In this question, we are given the point (-2, 3) and a slope "m" of -3. Plugging these values into the point-slope form, we get:
(y - 3) = -3(x - (-2))
(y - 3) = -3(x + 2)
(y - 3) = -3x - 6
y = -3x - 3 - 6
y = -3x - 9
Therefore, the point-slope form of the equation is (y - 3) = -3(x + 2).
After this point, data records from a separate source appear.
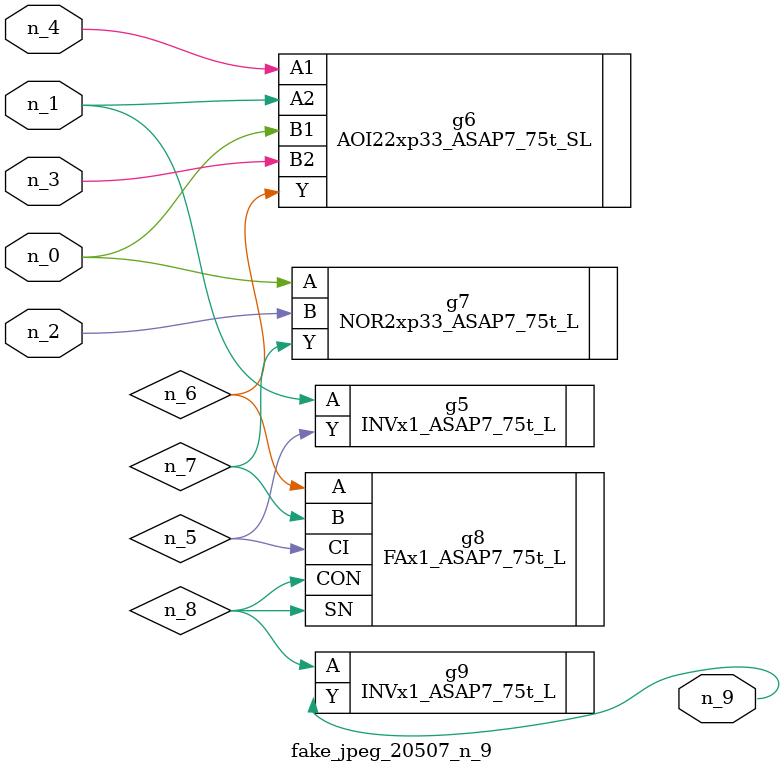
<source format=v>
module fake_jpeg_20507_n_9 (n_3, n_2, n_1, n_0, n_4, n_9);

input n_3;
input n_2;
input n_1;
input n_0;
input n_4;

output n_9;

wire n_8;
wire n_6;
wire n_5;
wire n_7;

INVx1_ASAP7_75t_L g5 ( 
.A(n_1),
.Y(n_5)
);

AOI22xp33_ASAP7_75t_SL g6 ( 
.A1(n_4),
.A2(n_1),
.B1(n_0),
.B2(n_3),
.Y(n_6)
);

NOR2xp33_ASAP7_75t_L g7 ( 
.A(n_0),
.B(n_2),
.Y(n_7)
);

FAx1_ASAP7_75t_L g8 ( 
.A(n_6),
.B(n_7),
.CI(n_5),
.CON(n_8),
.SN(n_8)
);

INVx1_ASAP7_75t_L g9 ( 
.A(n_8),
.Y(n_9)
);


endmodule
</source>
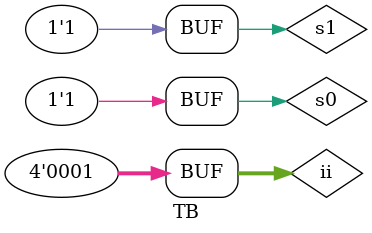
<source format=v>
module TB;
    reg [0:3]ii;
    reg s0;reg s1;
    wire yy;
    mux4 newMUX(.i(ii), .j0(s0),.j1(s1),.o(yy));
    initial begin
        ii = 4'b0000;s0=1'b0;s1=1'b0;
        #5      ii = 4'b1000;s0=1'b0;s1=1'b0;
        #5      ii = 4'b0000;s0=1'b0;s1=1'b1;
        #5      ii = 4'b0100;s0=1'b0;s1=1'b1;
        #5      ii = 4'b0000;s0=1'b1;s1=1'b0;
        #5      ii = 4'b0010;s0=1'b1;s1=1'b0;
        #5      ii = 4'b0000;s0=1'b1;s1=1'b1;
        #5      ii = 4'b0001;s0=1'b1;s1=1'b1;
    end
    initial begin
        $monitor("Time = %0t: ii = %b, s0 = %b, s1 = %b, yy = %b", $time, ii, s0, s1, yy);
    end
    initial begin
        $dumpfile("MUX4_test.vcd");
        $dumpvars(0, TB);
    end
endmodule

</source>
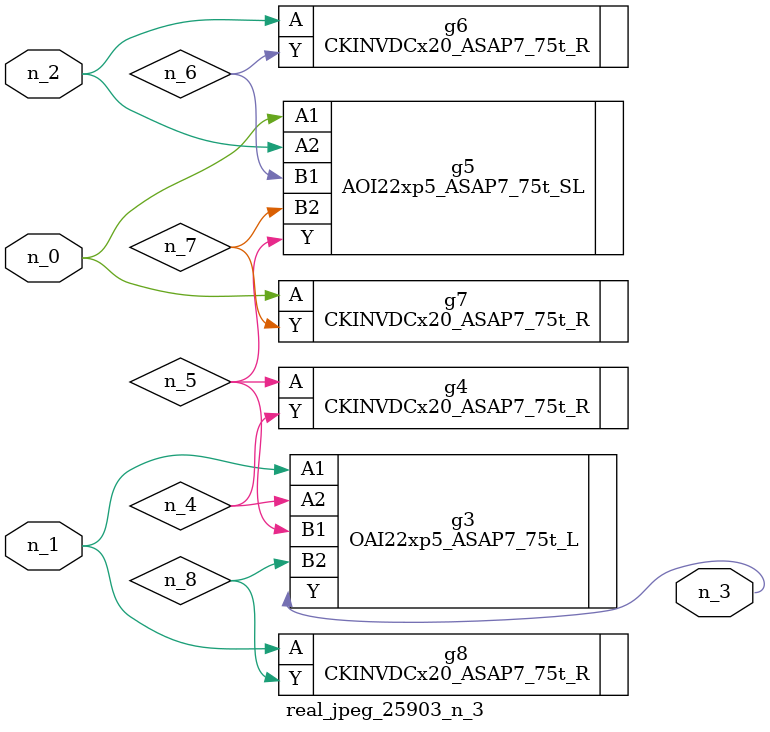
<source format=v>
module real_jpeg_25903_n_3 (n_1, n_0, n_2, n_3);

input n_1;
input n_0;
input n_2;

output n_3;

wire n_5;
wire n_4;
wire n_8;
wire n_6;
wire n_7;

AOI22xp5_ASAP7_75t_SL g5 ( 
.A1(n_0),
.A2(n_2),
.B1(n_6),
.B2(n_7),
.Y(n_5)
);

CKINVDCx20_ASAP7_75t_R g7 ( 
.A(n_0),
.Y(n_7)
);

OAI22xp5_ASAP7_75t_L g3 ( 
.A1(n_1),
.A2(n_4),
.B1(n_5),
.B2(n_8),
.Y(n_3)
);

CKINVDCx20_ASAP7_75t_R g8 ( 
.A(n_1),
.Y(n_8)
);

CKINVDCx20_ASAP7_75t_R g6 ( 
.A(n_2),
.Y(n_6)
);

CKINVDCx20_ASAP7_75t_R g4 ( 
.A(n_5),
.Y(n_4)
);


endmodule
</source>
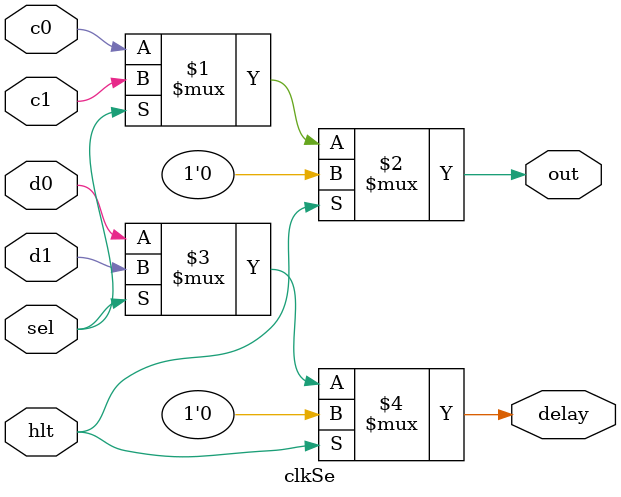
<source format=v>
module clkSe(c0, c1, d0, d1, hlt, sel, out, delay);
input c0, c1, d0, d1, hlt, sel;
output out, delay;
assign out = hlt ? 1'b0 : (sel ? c1 : c0);
assign delay = hlt ? 1'b0 : (sel ? d1 : d0);
endmodule
</source>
So the answer is B.
Moving on to the next question.
4. The slope-intercept form of an equation of a line is given by the equation y = mx + b, where "m" is the slope and "b" is the y-intercept.
In this question, we are given the point (3, 5) and a slope of 6. Plugging these values into the slope-intercept form, we get:
y = 6x + b
To find the value of "b," we can substitute the coordinates of the given point:
5 = 6(3) + b
5 = 18 + b
b = 5 - 18
b = -13
Therefore, the slope-intercept form of the equation is y = 6x - 13. So the answer is B.
Moving on to the last question.
5. The domain of a function are the possible x-values for which the function is defined. In the given function y = 3/x, we need to find the values of x that are allowed.
For this function, the only restriction is that x should not be equal to 0 since division by zero is undefined. So, the domain of the function is x ≠ 0.
Therefore, the answer is A. D: x ≠ 0.
I hope that helps! Let me know if you have any other questions.